You, presumably, would argue that the Popes are above the Ecumenical Councils and therefore could alter the Creed (which makes no sense to me or how could a Pope be anathematised by an Ecumenical Council?), which is, of course, where we disagree. Then, of course, I’d have to ask you which Pope’s opinion you think is weightiest given the fact that you had Popes who specifically forbade the filioque in the Creed and who accepted what many Orthodox (myself included) call the Eighth Ecumenical Council, recognising it at the time as Ecumenical, including its condemnation of the filioque. Of course, you later had Popes who reversed both these positions, adding the filioque and rejecting the Ecumenical Council (otherwise there’d probably be no Schism).

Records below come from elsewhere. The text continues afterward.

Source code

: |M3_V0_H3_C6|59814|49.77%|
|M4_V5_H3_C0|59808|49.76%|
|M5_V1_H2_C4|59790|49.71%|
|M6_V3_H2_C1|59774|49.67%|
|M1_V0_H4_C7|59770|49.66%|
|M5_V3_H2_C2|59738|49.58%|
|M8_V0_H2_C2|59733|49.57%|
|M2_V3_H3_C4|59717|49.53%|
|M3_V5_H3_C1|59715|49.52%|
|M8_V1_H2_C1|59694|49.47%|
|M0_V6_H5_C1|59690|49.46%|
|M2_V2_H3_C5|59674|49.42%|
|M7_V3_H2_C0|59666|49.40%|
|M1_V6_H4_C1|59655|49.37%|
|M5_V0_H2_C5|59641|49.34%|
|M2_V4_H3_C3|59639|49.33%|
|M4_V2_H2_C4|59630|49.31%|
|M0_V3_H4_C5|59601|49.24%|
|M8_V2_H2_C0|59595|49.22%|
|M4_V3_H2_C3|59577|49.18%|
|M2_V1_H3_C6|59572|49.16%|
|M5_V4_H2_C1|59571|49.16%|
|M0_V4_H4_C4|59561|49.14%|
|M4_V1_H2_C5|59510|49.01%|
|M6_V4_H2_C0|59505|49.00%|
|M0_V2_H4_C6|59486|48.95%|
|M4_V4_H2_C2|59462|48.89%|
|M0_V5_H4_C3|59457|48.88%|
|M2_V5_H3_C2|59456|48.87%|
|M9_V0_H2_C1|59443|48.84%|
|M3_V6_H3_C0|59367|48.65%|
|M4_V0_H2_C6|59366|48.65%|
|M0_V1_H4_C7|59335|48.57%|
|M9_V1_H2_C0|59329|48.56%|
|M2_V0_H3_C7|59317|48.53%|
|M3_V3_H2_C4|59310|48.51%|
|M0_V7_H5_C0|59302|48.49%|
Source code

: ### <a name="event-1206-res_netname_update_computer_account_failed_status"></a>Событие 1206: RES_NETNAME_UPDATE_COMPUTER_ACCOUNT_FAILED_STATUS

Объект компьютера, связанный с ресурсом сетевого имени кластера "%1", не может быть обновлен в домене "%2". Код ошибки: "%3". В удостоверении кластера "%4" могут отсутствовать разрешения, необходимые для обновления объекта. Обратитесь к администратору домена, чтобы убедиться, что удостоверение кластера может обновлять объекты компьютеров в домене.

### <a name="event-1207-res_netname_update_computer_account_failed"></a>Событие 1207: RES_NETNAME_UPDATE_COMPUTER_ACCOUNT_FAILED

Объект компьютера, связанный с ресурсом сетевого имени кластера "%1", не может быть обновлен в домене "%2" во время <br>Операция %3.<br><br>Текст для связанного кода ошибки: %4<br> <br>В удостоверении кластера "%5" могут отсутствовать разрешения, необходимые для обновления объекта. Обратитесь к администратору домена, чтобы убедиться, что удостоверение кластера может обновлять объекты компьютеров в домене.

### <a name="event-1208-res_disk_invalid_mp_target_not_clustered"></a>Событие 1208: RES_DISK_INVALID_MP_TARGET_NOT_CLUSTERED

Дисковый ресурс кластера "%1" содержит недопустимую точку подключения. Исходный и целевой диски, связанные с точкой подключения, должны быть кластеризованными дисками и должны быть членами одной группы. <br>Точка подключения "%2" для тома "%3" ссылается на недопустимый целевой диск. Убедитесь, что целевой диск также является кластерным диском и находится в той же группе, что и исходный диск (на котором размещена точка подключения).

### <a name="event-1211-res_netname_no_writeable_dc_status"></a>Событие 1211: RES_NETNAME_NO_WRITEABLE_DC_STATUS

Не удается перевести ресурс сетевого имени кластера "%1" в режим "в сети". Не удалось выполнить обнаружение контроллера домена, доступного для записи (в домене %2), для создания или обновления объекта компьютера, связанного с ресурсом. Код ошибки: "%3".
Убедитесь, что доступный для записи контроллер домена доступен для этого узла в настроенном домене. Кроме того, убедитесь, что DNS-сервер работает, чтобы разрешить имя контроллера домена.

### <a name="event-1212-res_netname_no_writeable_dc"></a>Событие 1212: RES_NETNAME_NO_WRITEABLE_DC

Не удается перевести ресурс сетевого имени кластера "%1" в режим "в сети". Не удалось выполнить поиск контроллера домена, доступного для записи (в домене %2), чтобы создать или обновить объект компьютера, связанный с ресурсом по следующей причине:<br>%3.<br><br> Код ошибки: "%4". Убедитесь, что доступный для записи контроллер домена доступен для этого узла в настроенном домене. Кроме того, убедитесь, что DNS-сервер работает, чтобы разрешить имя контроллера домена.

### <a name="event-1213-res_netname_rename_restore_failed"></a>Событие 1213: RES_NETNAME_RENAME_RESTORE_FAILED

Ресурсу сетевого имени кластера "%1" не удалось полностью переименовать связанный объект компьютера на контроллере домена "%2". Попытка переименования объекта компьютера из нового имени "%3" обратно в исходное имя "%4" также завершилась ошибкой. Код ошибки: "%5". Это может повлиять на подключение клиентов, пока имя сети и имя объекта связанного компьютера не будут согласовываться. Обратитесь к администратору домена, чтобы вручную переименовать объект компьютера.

We simply cannot accept the filoque in the Creed ever, then. Not only do we have Ecumenical Councils condemning further changes, we have an Ecumenical Council condemning this change in particular (whether you recognise it or not). On your side, you have a local council in Toledo that is responsible for the filioque in the first place, followed by a unilateral decision of the Pope at a later date. We clearly must put the authority of the Ecumenical Councils above any other body in the Church and you prefer the opinion of the Pope. The simple fact is that no reunified Church would ever have the filioque in the Creed – if that is a condition of reunion there will be none. I would certainly never place myself voluntarily under the anathema of an Ecumenical Council by using it and nor would any other Orthodox I know, and I fail to see how reunion could be anything more than political opportunism if we can’t even confess the same Creed (which, of course, means faith). I, and the vast majority of Orthodox, would never accept such a false union either. It is a mistake to underestimate the importance of the two issues that caused the Schism in the first place as they are still the two major points on which we are divided.

James

P.S.

Oh, and St Gregory Palamas didn’t ‘develop’ the idea of the energies/essence dichotomy if by that you mean he came up with something new, you can find all of his ideas in Church Fathers well before his time. He did develop the language and better define the theology (and in doing so fought off the rationalism that led, ultimately, to the Reformation), but he most certainly did not come up with new dogma. That is quite different from the filioque issue. St. Gregory Palamas was defending the faith against an external heresy brought into the Church from the west by better defining existing Orthodox spirituality – he was not adding new and previously forbidden teachings into the body of the Church.